Pour son premier film en temps que réalisatrice, Malou Leth Reymann s'inspire de sa propre histoire personnelle, celle d’une jeune fille qui grandit auprès d’un père transgenre. Elle explique : "En sortant de l’école de cinéma (la National Film and TV School au Royaume-Uni), je travaillais sur un tout autre projet de film, avec un autre sujet, mais dont l’écriture s’est révélée assez laborieuse. Après quelques mois de travail, j’ai réalisé que c’est en m’inspirant de ma propre histoire que je réussirai à m’engager pleinement dans mon premier film. Dès l’instant où j’ai assumé cette voie, l’écriture est devenue fluide, et j’ai pu y consacrer toute mon énergie."
Depuis quelques années, il y a de plus en plus d’histoires racontées au cinéma ou à la télévision autour de la transsexualité. Malou Leth Reymann précise : "Il y a cinq ans, lorsque je racontais à des gens l’histoire de mon père, c’était perçu comme quelque chose de très étrange et inhabituel. Aujourd’hui il m’arrive plus souvent d’entendre : « Mon ami a entamé sa transition. » C’est fou comme les choses ont évolué rapidement. Cette évolution a accompagné le processus d’écriture du film, et l’a aussi rendue plus simple vis-à-vis de ma famille. J’avais de toute façon décidé de m’affranchir de leur regard pour faire ce film, mais savoir que le contexte pour aborder le sujet s’était amélioré, et le dialogue ouvert, m’a largement aidé."

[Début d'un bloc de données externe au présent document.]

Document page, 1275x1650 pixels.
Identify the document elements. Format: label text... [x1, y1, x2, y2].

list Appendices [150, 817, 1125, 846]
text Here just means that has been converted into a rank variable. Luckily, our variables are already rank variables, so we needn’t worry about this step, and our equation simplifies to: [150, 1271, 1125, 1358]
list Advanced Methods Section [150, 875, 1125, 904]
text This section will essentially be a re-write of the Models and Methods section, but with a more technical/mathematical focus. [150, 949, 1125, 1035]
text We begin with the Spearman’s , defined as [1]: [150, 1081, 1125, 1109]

Malou Leth Reymann n'a pas envisagé de prendre un acteur transgenre pour interpréter le rôle de Thomas / Agnete. La réalisatrice voulait, au contraire, trouver un quelqu'un qui soit capable de jouer autant un homme qu’une femme. Elle confie :
"Quelqu’un qui ait une physionomie particulière, et qui puisse passer d’un corps d’homme à l’expression de sa féminité. Dans les carnets de note de mon père de ces années-là dont je me suis inspirée lors de l’écriture du scénario, la perception de son corps était la question centrale, et l’origine de tous ses doutes. Elle se sentait mal quand elle se rendait compte que son corps était plus large que celui d’une femme, qu’elle ne trouvait pas les bonnes chaussures, etc. C’était important de montrer Mikkel dans cet inconfort. Trouver quelqu’un qui puisse jouer et vivre en même temps sa transition était impossible."

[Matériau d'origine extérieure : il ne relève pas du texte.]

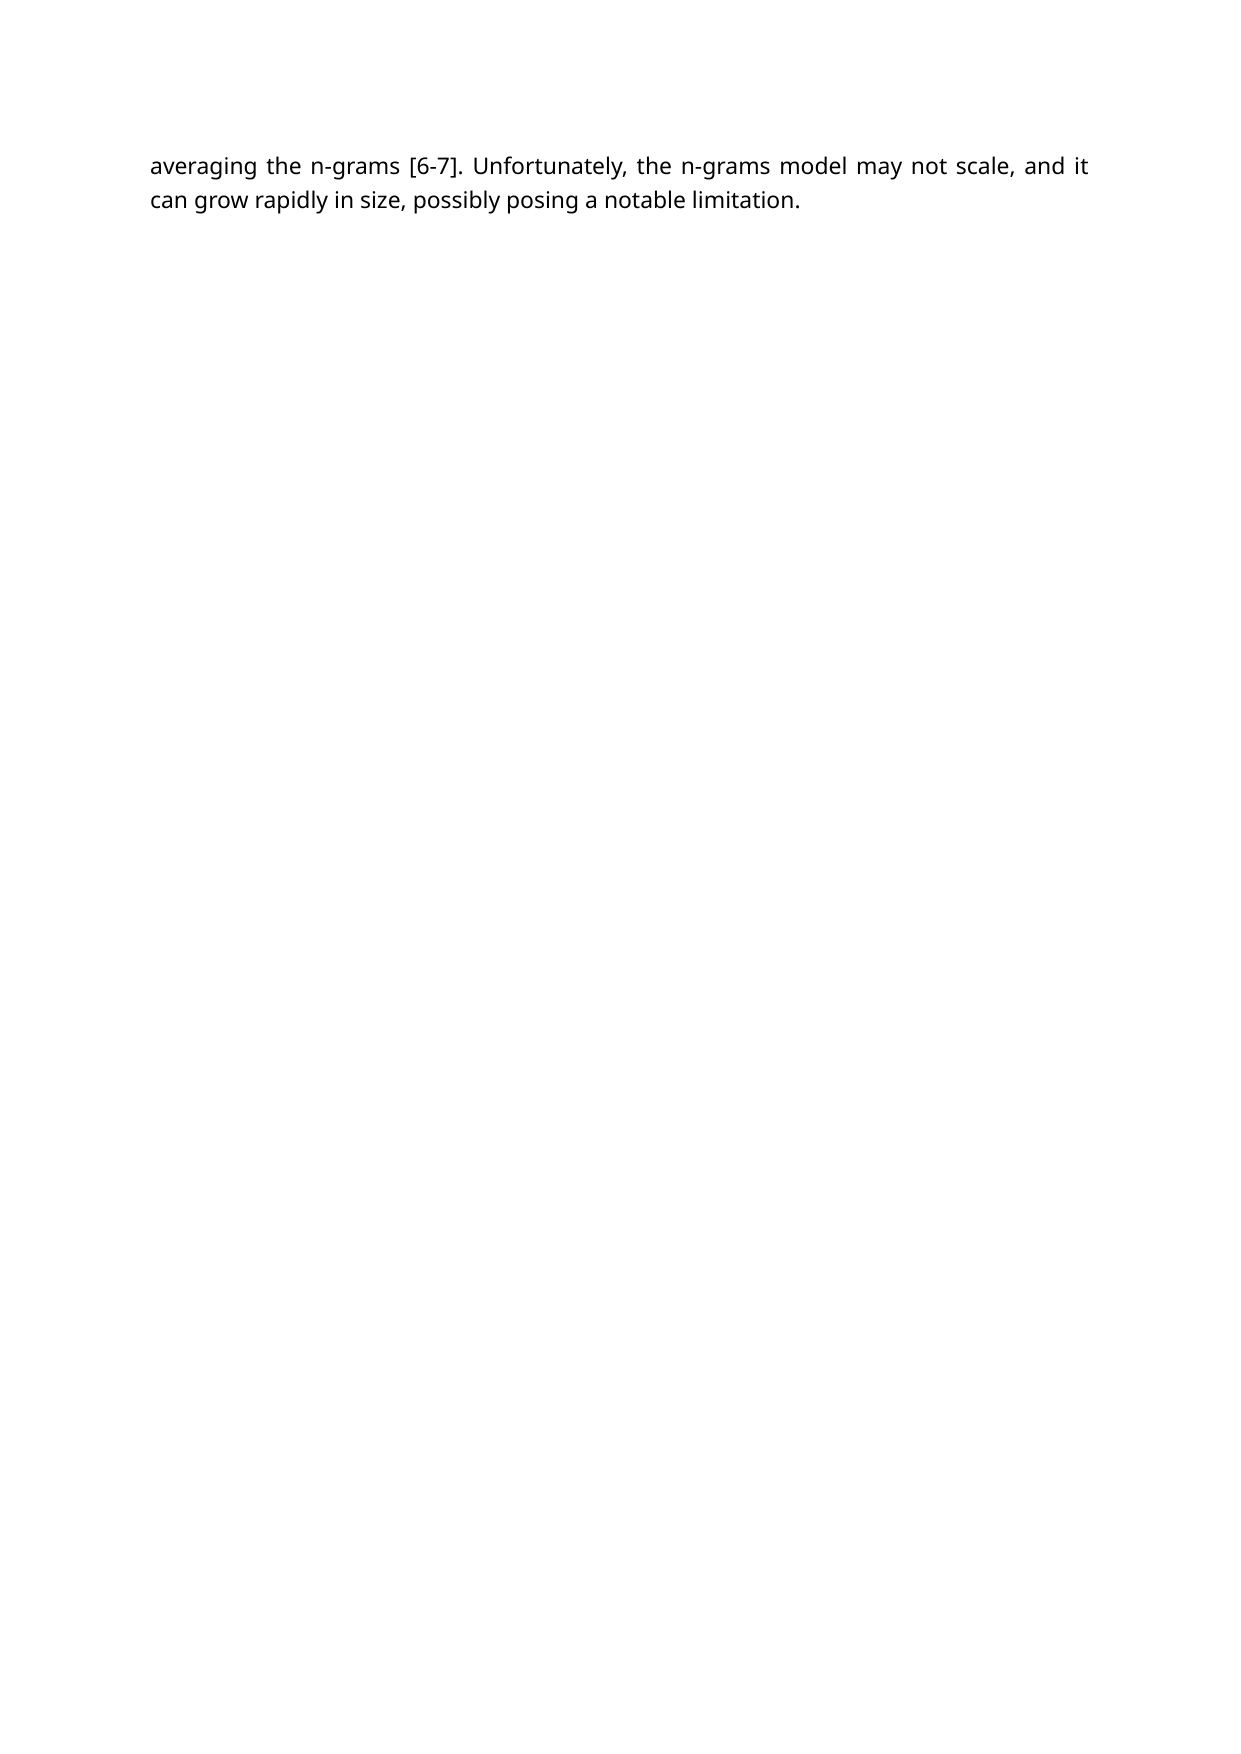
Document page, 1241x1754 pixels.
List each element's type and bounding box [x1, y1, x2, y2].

Malou Leth Reymann a commencé sa carrière dans le cinéma très jeune, en tant qu’actrice. Elle a notamment été nommée aux Danish Critics Awards et aux Danish Academy Awards pour son rôle dans le film Hush Little Baby (2009). Après un Master de littérature à l’Université de Copenhague, Malou se consacre au cinéma et part étudier la réalisation en Angleterre, à la National Film and TV School. Elle réalise de nombreux courts métrages sélectionnés en Festival, et remporte notamment le Prix du Meilleur Film au Festival d’Odense, en 2011. A Perfect Family est son premier long métrage.
Malgré la gravité globale de ce que vivent les personnages, A Perfect Family est traversé de situations comiques ou décalées. Malou Leth Reymann voulait ainsi faire un film où l’on peut à la fois rire et pleurer : "Il y a un aspect tragique, bien sûr, mais aussi humoristique. C’était la meilleure façon d’aborder cette histoire, car c’est celle de mon père ! Dans chaque situation, même la plus douloureuse, il y a toujours un moyen de la faire paraître plus légère. Jill Soloway avait aussi cette approche dans sa série Transparent. Je suppose qu’une fois de plus, cela a un rapport avec l’amour. Si vous aimez vos personnages, s’ils sont dépeints avec bienveillance, alors vous pouvez vous moquer d’eux ! Nous avons fait quelques projections test pendant lesquelles certains spectateurs étaient choqués que d’autres rient à certaines scènes."